Our Team of Dietitians
Erica Branz is the owner of Branz Nutrition Counseling, LLC, and is a Certified Eating Disorder Registered Dietitian through the International Association of Eating Disorders Professionals. She specializes in adult and adolescent eating disorders and has over ten years of experience helping people work toward peace with food, body image, and exercise.
She started her professional career working in a renowned eating disorder treatment center in St. Louis, MO, before opening up Branz Nutrition Counseling in 2012. She enjoys the one-on-one interaction with her clients, whether that is at her office, on a meal exposure, or even tackling their local grocery store together. She works with individuals in both Missouri and Illinois.
Erica is a member of the International Association of Eating Disorder Professionals and the International Federation of Eating Disorder Dietitians (IFEDD).

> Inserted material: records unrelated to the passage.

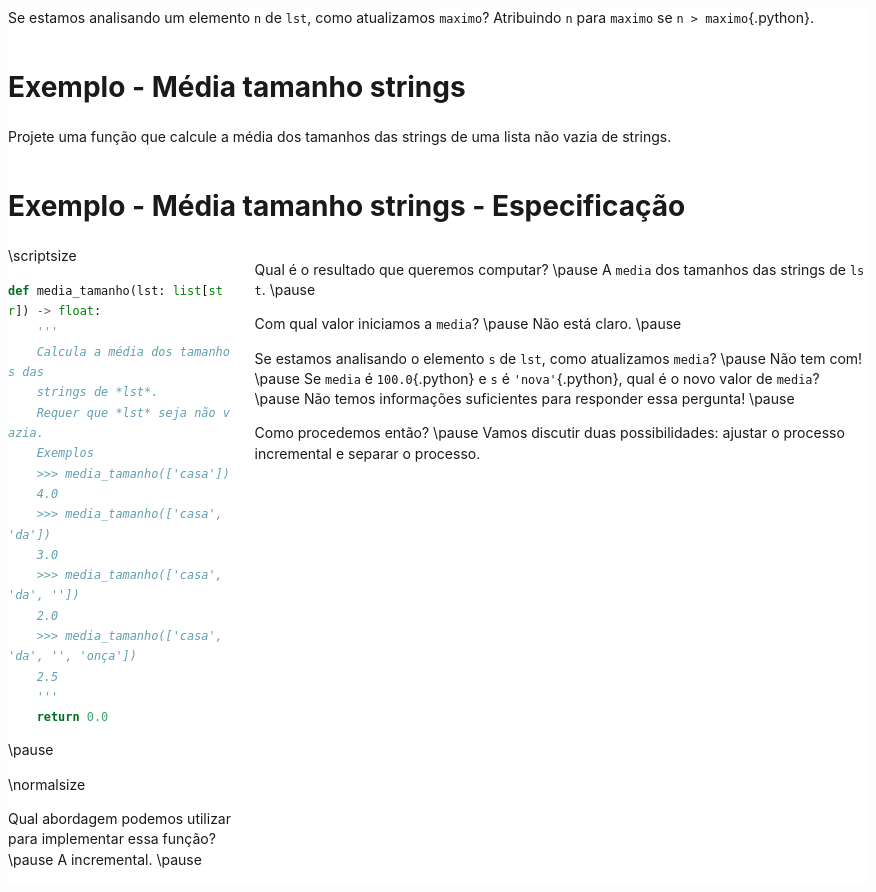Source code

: Se estamos analisando um elemento `n` de `lst`, como atualizamos `maximo`?  Atribuindo `n` para `maximo` se `n > maximo`{.python}.
</div>
</div>


# Exemplo - Média tamanho strings

Projete uma função que calcule a média dos tamanhos das strings de uma lista não vazia de strings.


# Exemplo - Média tamanho strings - Especificação

<div class="columns">
<div class="column" width="48%">
\scriptsize

```python
def media_tamanho(lst: list[str]) -> float:
    '''
    Calcula a média dos tamanhos das
    strings de *lst*.
    Requer que *lst* seja não vazia.
    Exemplos
    >>> media_tamanho(['casa'])
    4.0
    >>> media_tamanho(['casa', 'da'])
    3.0
    >>> media_tamanho(['casa', 'da', ''])
    2.0
    >>> media_tamanho(['casa', 'da', '', 'onça'])
    2.5
    '''
    return 0.0
```

\pause

\normalsize

Qual abordagem podemos utilizar para implementar essa função? \pause A incremental. \pause
</div>
<div class="column" width="48%">

Qual é o resultado que queremos computar? \pause A `media` dos tamanhos das strings de `lst`. \pause

Com qual valor iniciamos a `media`? \pause Não está claro. \pause

Se estamos analisando o elemento `s` de `lst`, como atualizamos `media`? \pause Não tem com! \pause Se `media` é `100.0`{.python} e `s` é `'nova'`{.python}, qual é o novo valor de `media`? \pause Não temos informações suficientes para responder essa pergunta! \pause

Como procedemos então? \pause Vamos discutir duas possibilidades: ajustar o processo incremental e separar o processo.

In our practice, we create a space for patients to know they are more than a number on the scale or the pant size you wear.

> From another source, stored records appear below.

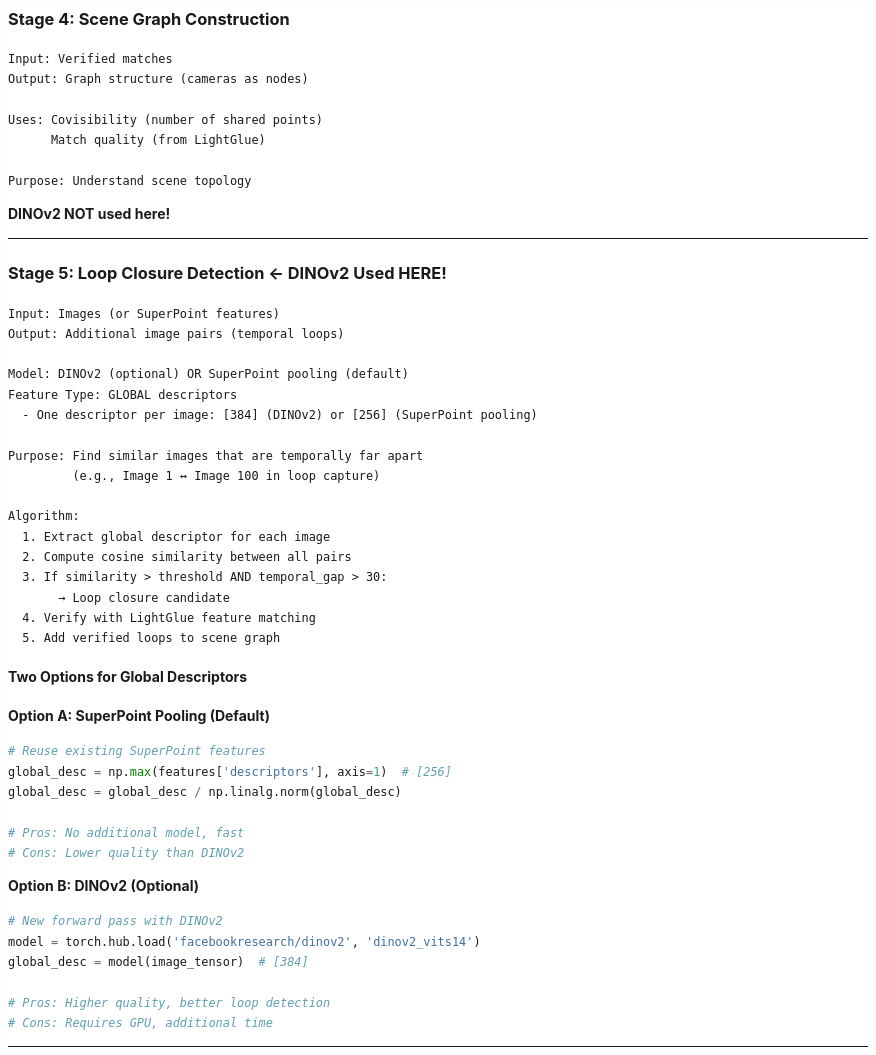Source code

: ### Stage 4: Scene Graph Construction
```
Input: Verified matches
Output: Graph structure (cameras as nodes)

Uses: Covisibility (number of shared points)
      Match quality (from LightGlue)

Purpose: Understand scene topology
```

**DINOv2 NOT used here!**

---

### Stage 5: Loop Closure Detection ← DINOv2 Used HERE!
```
Input: Images (or SuperPoint features)
Output: Additional image pairs (temporal loops)

Model: DINOv2 (optional) OR SuperPoint pooling (default)
Feature Type: GLOBAL descriptors
  - One descriptor per image: [384] (DINOv2) or [256] (SuperPoint pooling)

Purpose: Find similar images that are temporally far apart
         (e.g., Image 1 ↔ Image 100 in loop capture)

Algorithm:
  1. Extract global descriptor for each image
  2. Compute cosine similarity between all pairs
  3. If similarity > threshold AND temporal_gap > 30:
       → Loop closure candidate
  4. Verify with LightGlue feature matching
  5. Add verified loops to scene graph
```

#### Two Options for Global Descriptors

**Option A: SuperPoint Pooling (Default)**
```python
# Reuse existing SuperPoint features
global_desc = np.max(features['descriptors'], axis=1)  # [256]
global_desc = global_desc / np.linalg.norm(global_desc)

# Pros: No additional model, fast
# Cons: Lower quality than DINOv2
```

**Option B: DINOv2 (Optional)**
```python
# New forward pass with DINOv2
model = torch.hub.load('facebookresearch/dinov2', 'dinov2_vits14')
global_desc = model(image_tensor)  # [384]

# Pros: Higher quality, better loop detection
# Cons: Requires GPU, additional time
```

---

Alexis is a registered and licensed dietitian who specializes in adult and adolescent eating disorders. She received her Bachelor of Science in Medical Dietetics and Nutrition & Exercise Physiology from the University of Missouri-Columbia.
She enjoys helping clients rediscover healthy relationships with food and exercise.

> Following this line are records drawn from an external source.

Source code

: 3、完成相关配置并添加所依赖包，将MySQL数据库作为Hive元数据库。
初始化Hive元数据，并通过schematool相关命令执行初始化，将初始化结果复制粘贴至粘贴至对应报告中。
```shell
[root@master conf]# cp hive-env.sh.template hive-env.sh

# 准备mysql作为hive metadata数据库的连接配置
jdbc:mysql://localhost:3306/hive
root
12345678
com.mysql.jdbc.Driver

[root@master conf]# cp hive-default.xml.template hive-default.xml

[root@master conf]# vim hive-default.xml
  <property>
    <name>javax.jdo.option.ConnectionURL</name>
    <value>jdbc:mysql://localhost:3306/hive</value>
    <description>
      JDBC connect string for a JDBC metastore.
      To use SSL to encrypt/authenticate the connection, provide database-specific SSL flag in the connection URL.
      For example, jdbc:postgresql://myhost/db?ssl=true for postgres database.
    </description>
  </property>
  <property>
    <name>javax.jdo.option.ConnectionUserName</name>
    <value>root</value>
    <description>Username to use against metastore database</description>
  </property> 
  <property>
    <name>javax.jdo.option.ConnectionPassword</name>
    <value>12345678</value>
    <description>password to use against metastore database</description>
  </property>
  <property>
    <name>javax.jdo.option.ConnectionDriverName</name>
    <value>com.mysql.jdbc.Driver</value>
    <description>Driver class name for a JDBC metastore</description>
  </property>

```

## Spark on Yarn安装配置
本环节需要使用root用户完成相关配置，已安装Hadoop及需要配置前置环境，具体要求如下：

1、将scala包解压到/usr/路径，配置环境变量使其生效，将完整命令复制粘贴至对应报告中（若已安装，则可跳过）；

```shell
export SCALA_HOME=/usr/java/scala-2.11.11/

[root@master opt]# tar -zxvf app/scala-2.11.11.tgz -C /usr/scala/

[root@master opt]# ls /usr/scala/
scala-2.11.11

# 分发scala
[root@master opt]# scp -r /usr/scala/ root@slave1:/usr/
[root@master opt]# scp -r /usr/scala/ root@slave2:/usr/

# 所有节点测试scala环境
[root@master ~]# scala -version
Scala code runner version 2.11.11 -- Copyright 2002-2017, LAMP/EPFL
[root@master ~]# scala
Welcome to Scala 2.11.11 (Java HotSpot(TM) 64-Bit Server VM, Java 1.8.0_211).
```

Alexis is a member of the Academy of Nutrition and Dietetics and Missouri Dietetic Association. She is certified through the Academy of Nutrition and Dietetics in Child and Adolescent Weight Management. She also belongs to the national dietetic practice groups BHN (Behavioral Health Nutrition) and SCAN (Sports, Cardiovascular, and Wellness Nutrition).
Michelle Wilson registered dietitian who is licensed in Illinois and Missouri. She received her Bachelor of Science through Fontbonne University as a University Scholar and her Master of Science through Saint Louis University as summa cum laude. She is working towards obtaining her Certified Eating Disorder Registered Dietitian credential through the International Association of Eating Disorders Professionals. She specializes in the LGBTQIA+ community, completing graduate research on nutrition and eating disorders in the transgender population.
She started her profession as a dietitian at the YMCA and currently works for Alsana Treatment Centers at both the residential and PHP/IOP locations in addition to her outpatient services through Branz Nutrition Counseling. She also volunteers through the Missouri Eating Disorders Association to provide Feed the Facts eating disorder awareness curriculum to local middle schools and high schools.
Michelle is a member of the International Association of Eating Disorder Professionals (IAEDP), International Federation of Eating Disorder Dietitians (IFEDD), the Academy of Nutrition and Dietetics and belongs to the BHN (Behavioral Health Nutrition) national dietetic practice group.
Michelle believes in a holistic approach to nutrition, looking at the whole body and mind to help clients improve their relationship with food. She loves using experiential therapy and modeling during her sessions. She aims to help clients make peace by fueling themselves and hopes to support her clients towards being able to enjoy their eating experiences and feel comfortable in their bodies.
Katie is a Registered Dietitian who graduated from Purdue University in May of 2018 with a Bachelor of Science degree in Dietetics and Nutrition, Fitness, and Health. She was a member of the Coordinated Program to complete her dietetic internship, which provided rotations in community nutrition, food service management, and medical nutrition therapy. Katie is a member of the Academy of Nutrition and Dietetics and the Missouri Dietetic Association. Prior to working in the field of eating disorders, Katie worked as a Nutrition Educator at Operation Food Search where she led nutrition and cooking classes for people of all ages. Katie enjoys assisting her patients to remove the stress associated with eating and learn how to have a healthy and flexible relationship with food where no foods are off-limits.